Amanda: Coincido contigo en que conviene no dejarse influir por lo que se conoce y se opina sobre la personalidad de un autor, cuando de lo que se trata es de discutir sobre ideas. Un discurso puede ser coherente, verdadero y racional aunque lo pronuncie un individuo despreciable; cosa distinta es la "autoridad moral" que pueda tener para emitirlo. También me parece que es práctica buena el que procuremos consensuar, con una mínima aproximación, el significado de las palabras, porque si no ocurre lo que es norma casi general en los debates en este país: que montamos broncas escandalosas sin tener ni siquiera claro sobre qué no estamos de acuerdo. Por eso no me parece ninguna tontería lo que dices de consultar el diccionario, aunque te note un deje irónico. Por cierto, según el propio DRAE, "panfleto" es un libelo difamatario o un opúsculo de carácter agresivo. La verdad, no me parece que el texto de Mosterín que he transcrito encaje en ninguna de estas definiciones; claro que sentirse difamado o agredido son apreciaciones subjetivas de cada cual.

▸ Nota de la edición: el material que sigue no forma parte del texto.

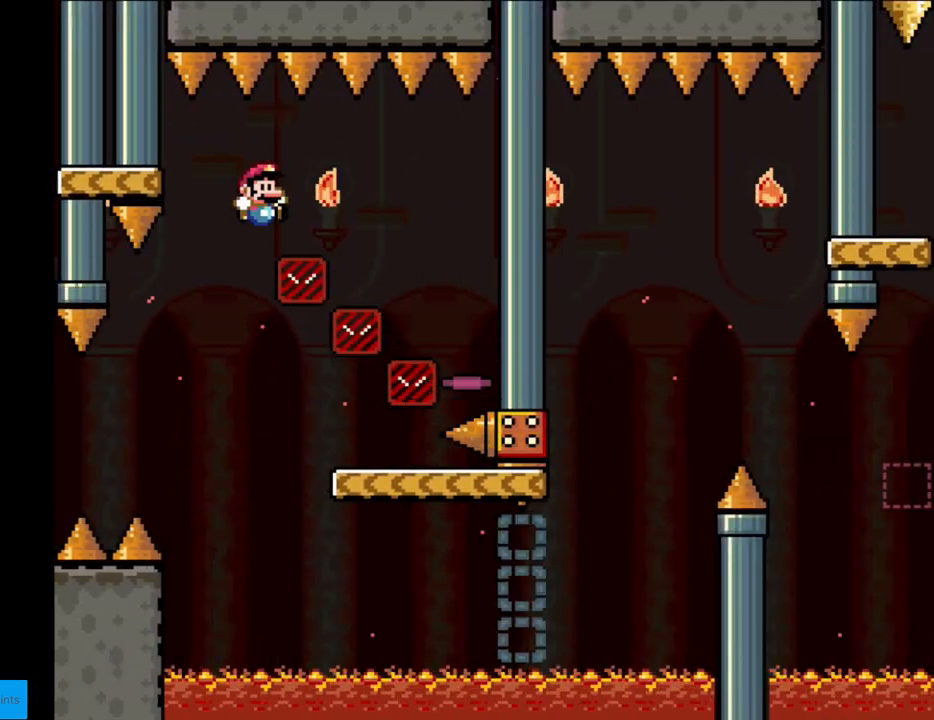
{"buttons": ["B", "Y", "DPAD_RIGHT"], "events": [[17, "DPAD_LEFT", "up"], [17, "DPAD_RIGHT", "down"], [17, "DPAD_UP", "up"]]}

ResponderEliminarEn todo caso, Mosterín no dice que la crueldad es hacer sufrir a un animal, sino que hacer sufrir intencionada e innecesariamente a un animal (incluyendo entre los animales, en primer lugar, a los humanos) es crueldad. Tú llevas la definición de la crueldad más al terreno de las emociones y, por tanto, de la subjetividad; creo entender que amplías la categoría de cruel para incluir también (o sobre todo) a los que disfrutan con el dolor ajeno, tanto produciéndolo como siendo espectadores. No estoy en desacuerdo en el fondo y, de hecho, como dije en el post sobre los gallos, lo que me parece interesante es justamente el mecanismo psicológico que hace que nos atraiga el sufrimiento y la violencia como espectáculo. Pero como pegas de forma te diría que definir la crueldad como una emoción y, por tanto, vincularla a la existencia de una determinada reacción mental subjetiva más que al acto objetivo en sí mismo, no me parece que añada demasiado y más bien confunde el debate llevándolo a terrenos bizantinos e impidiéndonos calificar los actos de crueles en si mismos; por ejemplo, podríamos concluir que la tortura no es un acto cruel si el torturador no goza ejerciéndola. De otra parte, creo que el término sádico resulta más preciso para referirse a esas personalidades que disfrutan ejerciendo la crueldad, aunque admito que dicha palabra está teñida de matices sexuales y que parece usarse sólo para emociones acompañadas de una frialdad intelectual patológica, por lo que chirría cuando se aplica a quienes, por ejemplo, disfrutan viendo una riña de gallos. Pero, en todo caso, la discusión sobre el alcance preciso del término crueldad me parece, como ya te he dicho, más formal que de fondo, relevante quizá en tu ámbito disciplinar específico, pero poco en el resto. A mi modo de ver, creo que es lícito (y vuelvo a reivindicar el diccionario) hablar de la crueldad de los actos en sí mismos, independientemente de la diversidad de emociones que su ejercicio o contemplación despierten en los sujetos.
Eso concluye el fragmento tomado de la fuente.